* EXCERPT *
= Beginning of Section =

2:32 PM - The showroom we've been waiting for while we eat this woman out of house and home opens up for us to take pictures and stand around some more. A graying man named Nigel asks me about modeling and what I thought about it. He has a fourteen year old daughter who is 5'10. My reviews of the business come out mixed. I feel like an asshole talking about modeling when I'm standing around a furniture showroom in Carolina Herrera, talking about this job as if this is what modeling actually is. It's being the accountant for your family's screwdriver business and telling someone what it's like to be an investment banker.

2:40 PM - A man walks past Chantalle and exclaims that the light on her when she looks down in such a way is just gorgeous. "What a beautiful picture that would make!" he says. I tell him he should consult the professional photographer we have on set, which he does when she walks by. Another model asks him if he is a photographer himself. "No!" he scoffs, "I am a very rich man!" It is hard for me to tell if he is joking or employing any sense of irony. A few minutes later he corners a group of us sitting on a sofa and proceeds to recite some prose he learned at a party the week before. He is the highlight of my day.

2:48 PM - A shuttle drives us down to another showroom. It is light and bright and I want to buy all of the furniture inside of it but I don't have a five thousand square foot house in the hills yet so I cannot.

3:04 PM - I am in a shuttle back to the boutique. My day is done and I don't feel tired, used, abused or otherwise. This is amazing. I can't believe I just got paid to do that.

Sunday, May 10, 2009

The first time I saw The Shins perform was in a tacky white-walled, marble floored house in the Hollywood Hills. It was one of those typical places that never had real furniture in it and was built for the sole purpose of hosting parties with alcohol sponsorship and formal invitations. The band was set up in the corner of a medium-sized living room and played on to a group of bored, drunk, apathetic party goers, most of whom were outside by the bar. It was a shame, really. I stood watching the headlights of cars drive up the hill wondering how strange my life was and praying I would never forget this moment.
That was about three years ago. Tonight I went to see them at the Palladium in Hollywood for a much larger audience, and a largely more enthusiastic one. Per my "Cheap Ass Code of Ethics" I refuse to park in a parking lot near the venue and instead opt for a free spot a few dark blocks down El Centro. As I cross the street to the theater a man wearing what looked like a backstage pass around his neck asks me if I wanted a ticket. As a matter of fact I did! What good luck, I think. This man is just going to give me a ticket! "Let's go down this way," he says. I am agreeable, of course, believing that this man is going to get me in backstage and for free. "This way" turns out to be the wrong way, leading me down the opposite side of the entrance. When he asks if I can just pay him the full price of what he paid, I slow my pace a wee bit.
"I only have twenty-five dollars."
"These are forty-eight dollar tickets."
"Well, I'm sorry. I don't have the cash."
"There's an ATM nearby."

= End of Section =

* WORK TASK 1 *
According to the blog excerpt, what price does the man outside the Palladium say the tickets are?
* WORK TASK 2 *
Summarize the blog excerpt in two sentences.
* WORK TASK 3 *
Continue the blog excerpt about the Shins show, starting right after the line "There's an ATM nearby."
The entries that come after the blog excerpt are separate material and have no connection to it.

* EXTRACTED INFORMATION *
= Beginning of Section =

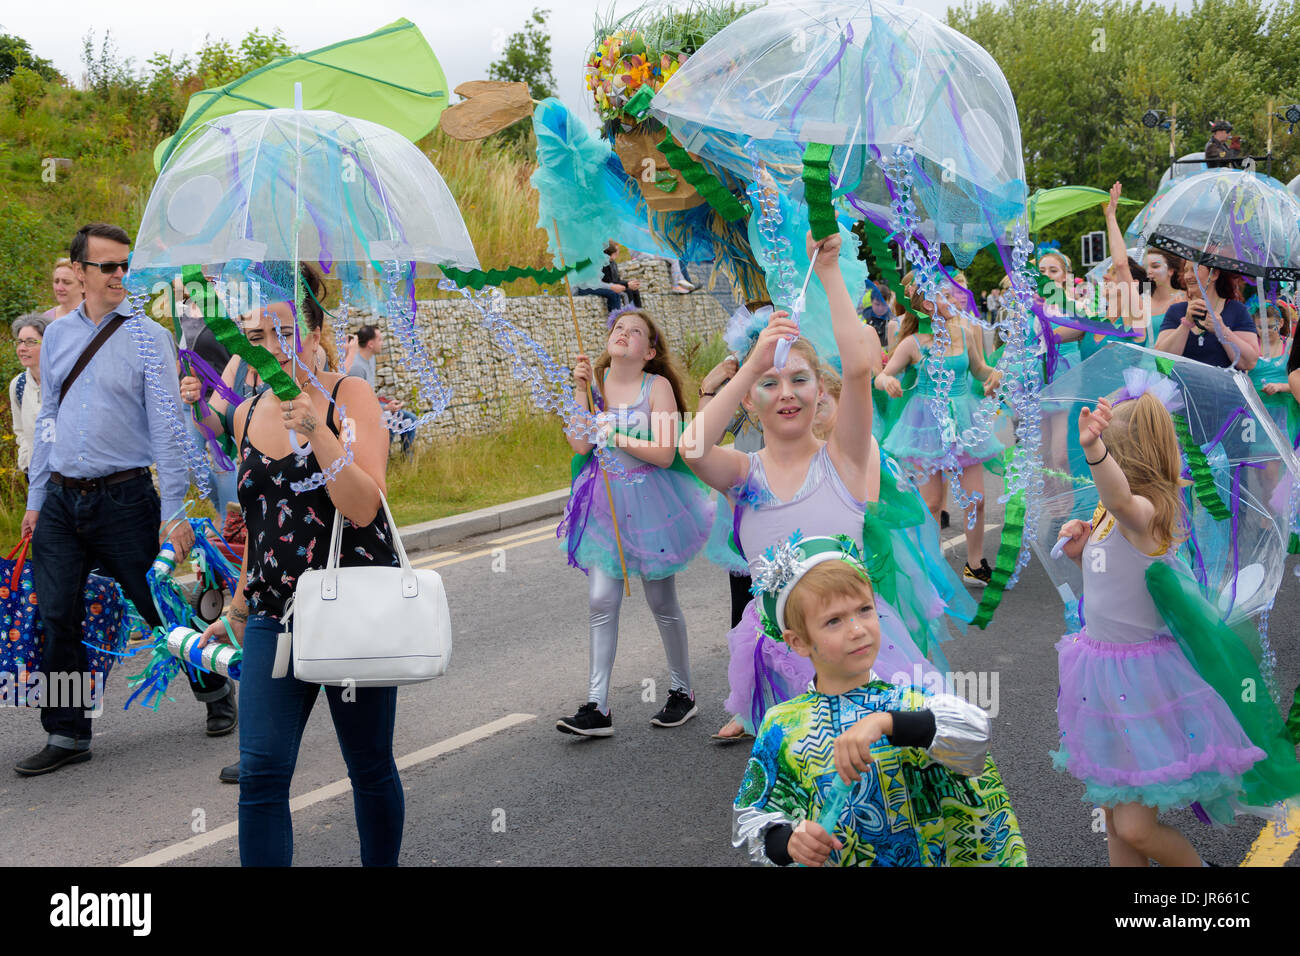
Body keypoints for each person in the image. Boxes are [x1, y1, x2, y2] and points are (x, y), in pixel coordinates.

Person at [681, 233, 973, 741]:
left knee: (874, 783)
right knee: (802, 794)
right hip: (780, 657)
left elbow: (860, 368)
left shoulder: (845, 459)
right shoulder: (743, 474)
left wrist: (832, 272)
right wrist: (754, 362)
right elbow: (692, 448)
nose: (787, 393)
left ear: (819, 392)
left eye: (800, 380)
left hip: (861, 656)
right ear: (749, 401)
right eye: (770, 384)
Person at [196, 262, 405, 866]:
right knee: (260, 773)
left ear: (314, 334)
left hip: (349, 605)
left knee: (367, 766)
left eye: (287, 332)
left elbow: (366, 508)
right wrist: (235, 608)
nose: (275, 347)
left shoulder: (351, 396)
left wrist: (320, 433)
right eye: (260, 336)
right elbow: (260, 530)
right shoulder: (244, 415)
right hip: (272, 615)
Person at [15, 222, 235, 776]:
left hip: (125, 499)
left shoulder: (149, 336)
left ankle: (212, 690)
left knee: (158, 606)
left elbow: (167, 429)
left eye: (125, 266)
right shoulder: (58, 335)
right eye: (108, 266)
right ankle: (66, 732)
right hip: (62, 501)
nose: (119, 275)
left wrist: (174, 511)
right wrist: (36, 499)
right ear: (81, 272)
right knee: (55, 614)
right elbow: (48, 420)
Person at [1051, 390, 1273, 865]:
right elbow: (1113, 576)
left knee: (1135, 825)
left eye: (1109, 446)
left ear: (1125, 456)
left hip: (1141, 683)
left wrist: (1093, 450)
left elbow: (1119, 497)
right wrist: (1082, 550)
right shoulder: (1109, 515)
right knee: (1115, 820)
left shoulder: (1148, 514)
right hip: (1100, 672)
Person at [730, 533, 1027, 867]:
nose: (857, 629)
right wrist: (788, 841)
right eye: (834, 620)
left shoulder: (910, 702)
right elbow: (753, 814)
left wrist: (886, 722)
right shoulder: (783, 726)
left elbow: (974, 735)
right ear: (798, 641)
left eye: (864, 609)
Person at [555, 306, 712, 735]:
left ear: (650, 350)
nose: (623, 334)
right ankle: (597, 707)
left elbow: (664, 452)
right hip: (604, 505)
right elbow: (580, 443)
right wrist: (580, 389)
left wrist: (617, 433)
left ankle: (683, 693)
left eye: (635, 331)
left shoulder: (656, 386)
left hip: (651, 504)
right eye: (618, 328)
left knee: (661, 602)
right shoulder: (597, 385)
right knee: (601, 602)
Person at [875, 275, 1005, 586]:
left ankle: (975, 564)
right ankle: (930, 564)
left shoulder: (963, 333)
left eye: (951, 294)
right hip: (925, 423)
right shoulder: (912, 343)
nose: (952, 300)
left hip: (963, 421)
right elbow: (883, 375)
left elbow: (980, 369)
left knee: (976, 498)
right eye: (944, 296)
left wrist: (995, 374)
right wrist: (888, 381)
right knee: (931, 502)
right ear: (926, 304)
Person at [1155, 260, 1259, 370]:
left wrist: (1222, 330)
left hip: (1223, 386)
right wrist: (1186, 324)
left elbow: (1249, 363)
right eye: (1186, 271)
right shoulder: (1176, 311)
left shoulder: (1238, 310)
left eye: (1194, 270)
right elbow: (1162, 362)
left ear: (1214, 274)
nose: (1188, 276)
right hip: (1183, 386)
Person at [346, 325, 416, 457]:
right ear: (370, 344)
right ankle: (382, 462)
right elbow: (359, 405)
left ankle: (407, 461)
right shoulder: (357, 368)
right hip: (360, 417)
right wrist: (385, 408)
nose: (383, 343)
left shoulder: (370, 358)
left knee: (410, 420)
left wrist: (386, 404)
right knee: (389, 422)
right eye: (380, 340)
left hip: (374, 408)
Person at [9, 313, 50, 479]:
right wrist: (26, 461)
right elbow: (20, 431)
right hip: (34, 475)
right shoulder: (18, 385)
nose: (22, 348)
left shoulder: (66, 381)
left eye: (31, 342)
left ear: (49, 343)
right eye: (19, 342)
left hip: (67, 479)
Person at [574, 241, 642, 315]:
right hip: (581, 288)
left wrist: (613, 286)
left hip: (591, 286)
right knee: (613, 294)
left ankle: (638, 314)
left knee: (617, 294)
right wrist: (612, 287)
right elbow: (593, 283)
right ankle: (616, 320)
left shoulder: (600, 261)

= End of Section =

* EXPECTED OUTPUT 1 *
He says they are forty-eight dollar tickets.

* EXPECTED OUTPUT 2 *
The writer spends an afternoon modeling in furniture showrooms, meets memorable people like a rich man who recites prose, and is amazed to be paid for the work. In a later post, the writer recalls first seeing The Shins at a Hollywood Hills party about three years earlier, then describes going to their Palladium show and being offered a ticket by a man who turns out to want the full forty-eight dollar price.

* EXPECTED OUTPUT 3 *
We are close to a security guard by the backstage gate when I decide that this guy's probably scamming me or going to chop me into little pieces or both. I hand him back the "ticket" he gave me in good faith and tell him I am going to just meet some friends around the front instead. He inexplicably turns on his heel and starts walking back the way we came, not taking back the piece of paper and not looking me in the eye.
"How much money do you have?"
"Twenty-five dollars."
"Whatever, I'll just take that."
"No, it's okay, really."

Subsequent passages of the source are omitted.